Make changes for acrolinx

jenSheasby · jenSheasby · commit 73ee0f853ac3 · 2025-07-03T14:30:48.000+01:00
diff --git a/articles/operator-nexus/troubleshoot-unhealthy-degraded-storage-appliance.md b/articles/operator-nexus/troubleshoot-unhealthy-degraded-storage-appliance.md
@@ -1,6 +1,6 @@
 ---
 title: Troubleshooting an Unhealthy or Degraded Storage Appliance
-description: Troubleshooting a Storage Appliance which has Azure Resource Health alerts
+description: Troubleshooting a Storage Appliance that has Azure Resource Health alerts
 author: jensheasby
 ms.author: jensheasby
 ms.date: 06/10/2025
@@ -10,126 +10,128 @@ ms.service: azure-operator-nexus
 
 # Troubleshooting an Unhealthy or Degraded Storage Appliance
 
-This article provides troubleshooting advice and escalation methods for Storage Appliances which are
+This article provides troubleshooting advice and escalation methods for Storage Appliances that are
 unhealthy or degraded.
 
 ## Capacity Threshold Reached
 
-This will have an "Availability Impacting Reason" of:
+The health events listed in the text below indicate that the appliance is nearing capacity:
 
 - `SACapacityThresholdDegraded`, which means the Storage Appliance is at 80% capacity or above.
 - `SACapacityThresholdUnhealthy`, which means the Storage Appliance is at 90% capacity or above.
 
 You can see the current usage of the appliance by navigating to the Storage Appliance in the portal,
-navigating to the `Monitoring > Metrics` tab and selecting `Nexus Storage Array Space Utilization` from
+navigating to the `Monitoring > Metrics` tab, and selecting `Nexus Storage Array Space Utilization` from
 the `Metric` dropdown.
 
 :::image type="content" source="media/storage-metrics-utilization.png" alt-text="Metric showing the percentage utilization of a Storage Appliance":::
 
-These issues can be addressed by reducing the load on the Storage Appliance.

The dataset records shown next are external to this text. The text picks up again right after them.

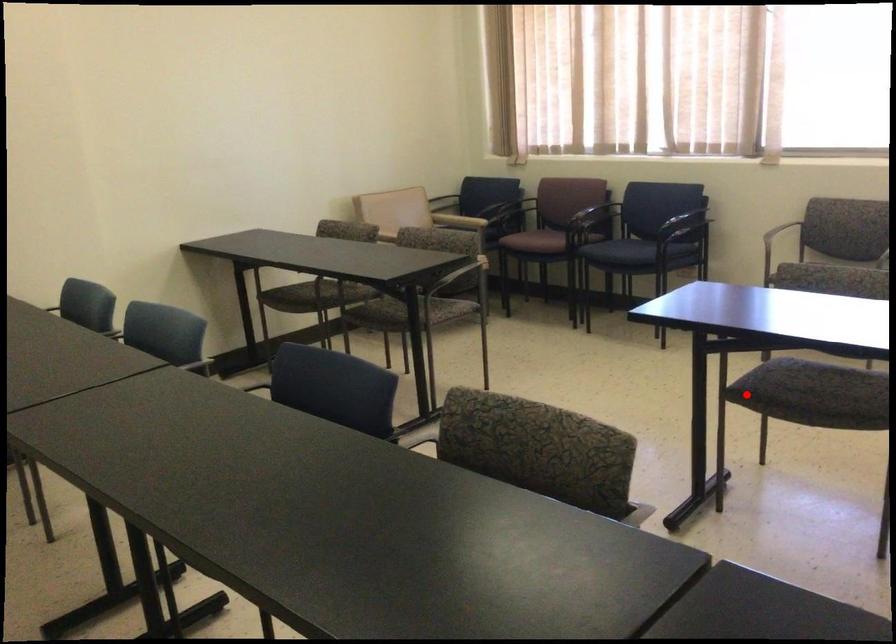
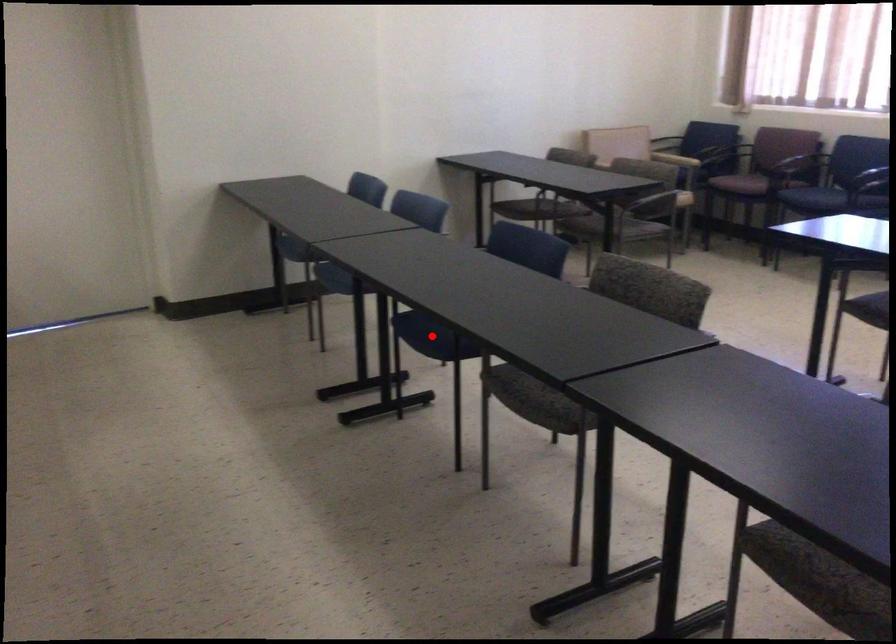
I am providing you with two images of the same scene from different viewpoints. A red point is marked on the first image and another point is marked on the second image. Do the highlighted points in image1 and image2 indicate the same real-world spot?

No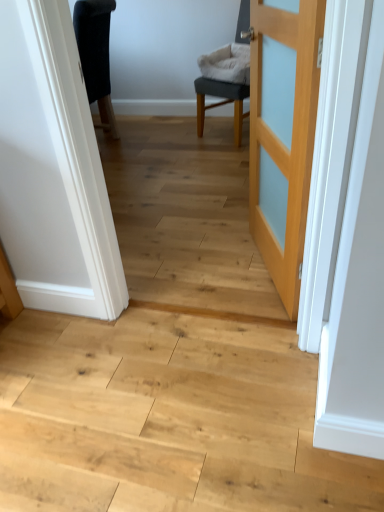
I want to click on free location to the left of gray fabric chair at center, so click(x=180, y=141).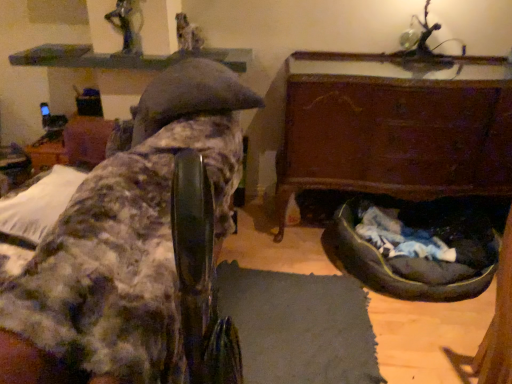
Question: Does fuzzy fabric chair at upper left, which ranks as the 1th furniture in left-to-right order, have a lesser width compared to dark gray fabric dog bed at lower right?

Choices:
 (A) no
 (B) yes

Answer: (A)

Question: Is fuzzy fabric chair at upper left, which ranks as the 1th furniture in left-to-right order, further to the viewer compared to dark gray fabric dog bed at lower right?

Choices:
 (A) no
 (B) yes

Answer: (A)

Question: Does fuzzy fabric chair at upper left, which ranks as the second furniture in right-to-left order, have a smaller size compared to dark gray fabric dog bed at lower right?

Choices:
 (A) no
 (B) yes

Answer: (A)

Question: Does fuzzy fabric chair at upper left, which ranks as the 1th furniture in left-to-right order, have a lesser height compared to dark gray fabric dog bed at lower right?

Choices:
 (A) yes
 (B) no

Answer: (B)

Question: Is fuzzy fabric chair at upper left, which ranks as the second furniture in right-to-left order, facing away from dark gray fabric dog bed at lower right?

Choices:
 (A) no
 (B) yes

Answer: (B)

Question: Do you think smooth gray statue at upper center, which is the 1th person in back-to-front order, is within dark gray fabric dog bed at lower right, or outside of it?

Choices:
 (A) outside
 (B) inside

Answer: (A)

Question: Relative to dark gray fabric dog bed at lower right, is smooth gray statue at upper center, the 1th person when ordered from right to left, in front or behind?

Choices:
 (A) front
 (B) behind

Answer: (B)

Question: Considering the positions of smooth gray statue at upper center, which is the 1th person in back-to-front order, and dark gray fabric dog bed at lower right in the image, is smooth gray statue at upper center, which is the 1th person in back-to-front order, taller or shorter than dark gray fabric dog bed at lower right?

Choices:
 (A) short
 (B) tall

Answer: (A)

Question: Does point (179, 43) appear closer or farther from the camera than point (413, 269)?

Choices:
 (A) closer
 (B) farther

Answer: (B)

Question: Is wooden chest at lower right, acting as the first furniture starting from the right, spatially inside dark gray fabric dog bed at lower right, or outside of it?

Choices:
 (A) outside
 (B) inside

Answer: (A)

Question: In the image, is wooden chest at lower right, acting as the first furniture starting from the right, on the left side or the right side of dark gray fabric dog bed at lower right?

Choices:
 (A) left
 (B) right

Answer: (A)

Question: In terms of height, does wooden chest at lower right, acting as the first furniture starting from the right, look taller or shorter compared to dark gray fabric dog bed at lower right?

Choices:
 (A) short
 (B) tall

Answer: (B)

Question: From the image's perspective, is wooden chest at lower right, the 2th furniture positioned from the left, located above or below dark gray fabric dog bed at lower right?

Choices:
 (A) above
 (B) below

Answer: (A)

Question: From a real-world perspective, relative to dark gray fabric dog bed at lower right, is metallic statue at upper center, which is counted as the 1th person, starting from the left, vertically above or below?

Choices:
 (A) above
 (B) below

Answer: (A)

Question: From the image's perspective, relative to dark gray fabric dog bed at lower right, is metallic statue at upper center, the second person when ordered from back to front, above or below?

Choices:
 (A) below
 (B) above

Answer: (B)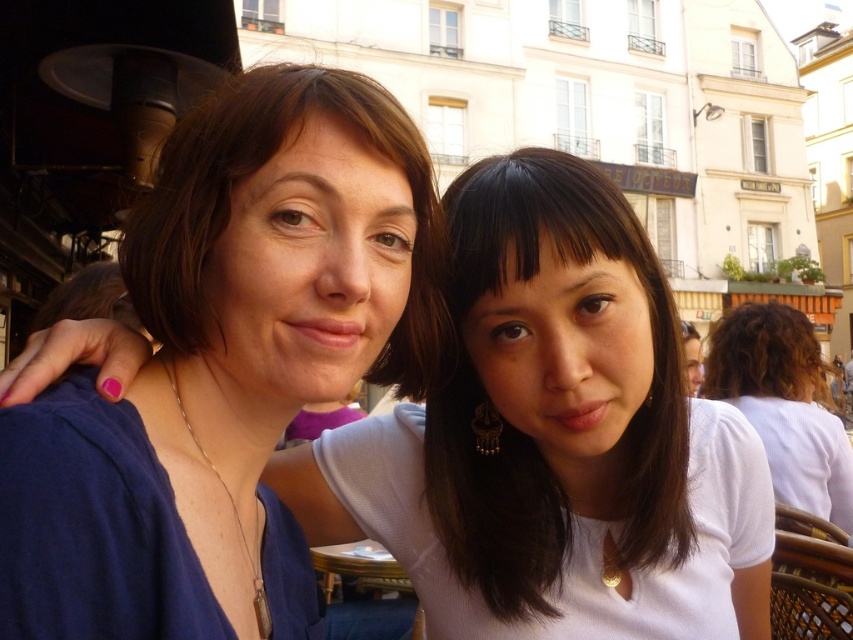
Question: Which point is farther to the camera?

Choices:
 (A) smooth white blouse at center
 (B) white matte shirt at center

Answer: (A)

Question: Can you confirm if white matte shirt at center is bigger than smooth white blouse at center?

Choices:
 (A) no
 (B) yes

Answer: (B)

Question: Which point is closer to the camera taking this photo?

Choices:
 (A) (637, 522)
 (B) (515, 588)

Answer: (B)

Question: Among these objects, which one is farthest from the camera?

Choices:
 (A) smooth white blouse at center
 (B) white matte shirt at center

Answer: (A)

Question: In this image, where is white matte shirt at center located relative to smooth white blouse at center?

Choices:
 (A) below
 (B) above

Answer: (A)

Question: Does white matte shirt at center appear over smooth white blouse at center?

Choices:
 (A) yes
 (B) no

Answer: (B)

This can be achieved by:
+These issues can be addressed by reducing the load on the Storage Appliance. This outcome can be
+achieved by:
 
-- Moving some workloads to another cluster if one is available, and your workload supports this.
+- Moving some workloads to another cluster if one is available, and this is a supported operation for
+  your workload:
   - Re-create the workload on a different cluster (Operator Nexus).
-  - Perform steps required to migrate traffic to the new cluster (this will depend on your workload).
+  - Perform steps required to migrate traffic to the new cluster (the specific steps required will
+    depend on your workload).
   - Delete the workload from the current cluster.
 - Adding array expansions, if you have empty array expansion spaces in your aggregator rack. Speak to
-  your storage vendor for information on how to do this.
+  your storage vendor for instructions.
 
-You can check back on the value of the utilization metric to confirm that it has returned below 80%.
+You can confirm that utilization is reduced by checking the metric again.
 
-Note than any volume deletions may take up to 24 hours to eradicate from the appliance, and that
+Note that any volume deletions may take up to 24 hours to eradicate from the appliance, and that
 any deletions should be carried out slowly to avoid worsening the problem.
 
 ## Active Alerts
 
-This will have an "Availability Impacting Reason" of:
+The health events listed in the text below indicate that the appliance has active alerts:
 
-- `StorageApplianceActiveAlertsWarning`, which means there are 1 or more open warning alerts on the
-  Storage Appliance. This means there is an issue which needs resolving, but the Storage Appliance
-  should continue to function.
-- `StorageApplianceActiveAlertsCritical`, which means there are 1 or more open critical alerts on the
-  Storage Appliance. This implies a severe problem with the Storage Appliance.
+- `StorageApplianceActiveAlertsWarning`, which means there are one or more open warning alerts on the
+  Storage Appliance. Warning alerts indicate that there is an issue that requires attention, but the Storage
+  Appliance should continue to function.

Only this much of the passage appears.